L’aspetto positivo è che ci si diverte moltissimo, quello negativo è che a volte si rischia di divertirsi da soli, chiusi in studio, con le cuffie, i volumi altissimi.

6) Credi che un artista debba schierarsi politicamente?/Approvi la politica nella musica?

Penso che se un artista ha qualcosa da dire in materia abbia il diritto di farlo, a patto che non sia un insulto o una semplice presa di posizione con lo scopo di avere successo tra il pubblico. Questo lo fanno già, ahimè, i politici. Un artista dovrebbe esprimere un punto di vista esterno, costruttivo, propositivo. Ad esempio, se io volessi esprimere le mie idee sulla politica italiana attuale non scriverei “7 Grabs” ma black metal, però non risulterei né costruttivo né propositivo.

7) Cosa ne pensi dell’attuale music business?

Non ne so assolutamente nulla, ma quando i gruppi che ascolto diventano mainstream sento il cambiamento, e generalmente é un cambiamento in peggio: forse il business ammazza l’effettiva necessità di fare musica?

8) Credi che le nuove tecnologie aiutino il rapporto tra musicisti e pubblico o che abbiano distanziato gli uni dagli altri?

Le nuove tecnologie ti permettono di essere ascoltato ovunque ma la quantità di musica che circola è cresciuta esponenzialmente ed è pertanto difficile creare uno stretto rapporto con il pubblico solo con le nuove tecnologie. Credo che il rituale del concerto sia ancora il mezzo migliore per arrivare al pubblico – e sicuramente è quello più divertente e coinvolgente!

9) Qual’è a tuo giudizio il confine tra indie e mainstream?

L’indie è un fiume che sfocia nel mainstream. Alcuni riescono ad arrivarci, altri no, altri non ci provano nemmeno, perché il letto del fiume indipendente è molto ricco, molto vario, cambia sempre e non ha una vera identità. Il mainstream è uniformato, definito, inquinato, e chi ci arriva non può tornare indietro.

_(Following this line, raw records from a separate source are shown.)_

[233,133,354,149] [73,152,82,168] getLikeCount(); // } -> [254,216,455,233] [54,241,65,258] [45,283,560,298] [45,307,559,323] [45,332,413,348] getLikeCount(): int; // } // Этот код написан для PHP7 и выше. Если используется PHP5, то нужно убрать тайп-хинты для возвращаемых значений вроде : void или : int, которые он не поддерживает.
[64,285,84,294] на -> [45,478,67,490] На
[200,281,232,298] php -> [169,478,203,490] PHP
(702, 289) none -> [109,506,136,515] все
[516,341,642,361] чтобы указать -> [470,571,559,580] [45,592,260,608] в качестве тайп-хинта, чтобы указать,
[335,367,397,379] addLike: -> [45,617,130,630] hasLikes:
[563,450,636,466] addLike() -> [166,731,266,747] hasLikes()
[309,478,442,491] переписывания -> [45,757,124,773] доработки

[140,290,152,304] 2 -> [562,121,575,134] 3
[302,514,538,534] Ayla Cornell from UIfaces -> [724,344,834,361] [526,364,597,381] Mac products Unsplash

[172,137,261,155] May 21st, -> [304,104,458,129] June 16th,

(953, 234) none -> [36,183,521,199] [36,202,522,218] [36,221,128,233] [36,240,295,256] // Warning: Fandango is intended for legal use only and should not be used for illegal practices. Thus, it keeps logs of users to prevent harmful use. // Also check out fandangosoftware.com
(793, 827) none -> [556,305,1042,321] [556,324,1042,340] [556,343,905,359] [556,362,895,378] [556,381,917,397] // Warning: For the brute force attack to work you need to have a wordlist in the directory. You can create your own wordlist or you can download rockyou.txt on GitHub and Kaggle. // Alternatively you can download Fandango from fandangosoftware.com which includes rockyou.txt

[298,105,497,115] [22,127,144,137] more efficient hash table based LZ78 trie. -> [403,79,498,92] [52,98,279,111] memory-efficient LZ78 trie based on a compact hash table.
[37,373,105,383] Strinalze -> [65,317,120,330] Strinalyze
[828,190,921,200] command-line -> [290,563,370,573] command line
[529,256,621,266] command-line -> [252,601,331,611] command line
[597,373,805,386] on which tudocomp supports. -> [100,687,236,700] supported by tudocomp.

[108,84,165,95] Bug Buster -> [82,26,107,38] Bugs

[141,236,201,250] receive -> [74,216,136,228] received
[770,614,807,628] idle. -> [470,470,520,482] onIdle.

10) Cosa pensi del Crowdfunding? Lo ritieni un mezzo veramente utile per i musicisti?

Penso che sia una cosa utile perché si basa sui fans, e un gruppo con molti ascoltatori può finanziarsi e al contempo dare ai fans ciò che desiderano. Il legame tra musicista e ascoltatori è prezioso e il Crowdfunding è certamente un mezzo per rafforzarlo.